Perasaan adil untuk kemudahan akses ke Ibukota negara tercipta. Paling tidak untuk daerah timur yang selama ini terasa timpang akibat jarak. Diksi sambung menyambung menjadi satu, itulah Indonesia makin terasa oleh jangkauan. Dan, ibukota menjadi perekat kebanggaan itu. Keterbukaan akses ini mendambakan lahirnya efektivitas dan efisiensi aliran barang dan jasa antar pulau Nusantara. Artinya, ekonomi biaya tinggi menemukan satu solusi yang memadai. Yaitu, jarak dan Waktu.

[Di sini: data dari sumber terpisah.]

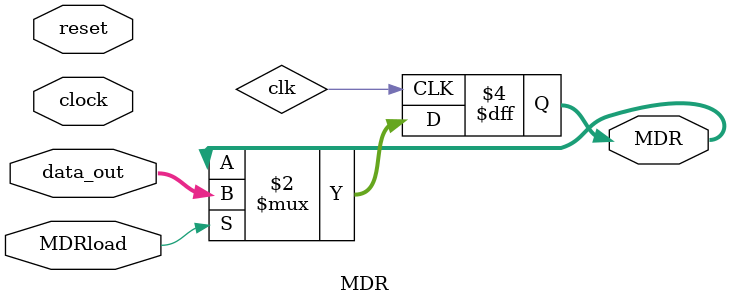
<source format=v>
module MDR(data_out, MDRload, clock, reset, MDR);
    input wire [7:0] data_out;
    input wire MDRload;
    input wire clock;
    input wire reset;
    output reg [7:0] MDR;

    always @(posedge clk) begin
        if (MDRload)
            MDR<= data_out;
    end

endmodule
</source>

Pertanyaannya, apa yang bakal berubah ? Pasti, relasi antar birokrasi dan antara birokrasi dengan dunia usaha dan masyarakat. Di Ibukota baru ini, akan tumbuh permukiman dan perumahan baru untuk menampung para birokrat pindahan dari Jakarta. Di sini juga akan muncul hotel, restoran dan pusat pusat belanja baru untuk interaksi dan transaksi baru. Penyediaan (suplai) dan permintaan (demand) mengalami perubahan pola. Aliran barang dan jasa harian yang selama ini bertumpu di Jawa, akan bergeser ke wilayah terdekat. Mungkin, efeknya tidak mematikan produsen di Jawa. Tapi, pasti menghidupkan produsen sekitar Kalimantan. Hal terpenting adalah perhitungan cermat terhadap daya dukung dan daya tampung untuk multi sektor.
*****
Berkait urusan rantai pasok, pulau pulau terdekat bisa mengambil peran dan manfaat. Sulawesi dan khususnya Sulawesi Tengah termasuk yang terdekat. Selama ini, sumplai barang berupa bahan baku pangan telah berlangsung. Kehadiran ibukota baru dapat mengakselerasi dalam kecepatan serapan maupun kuantitasnya.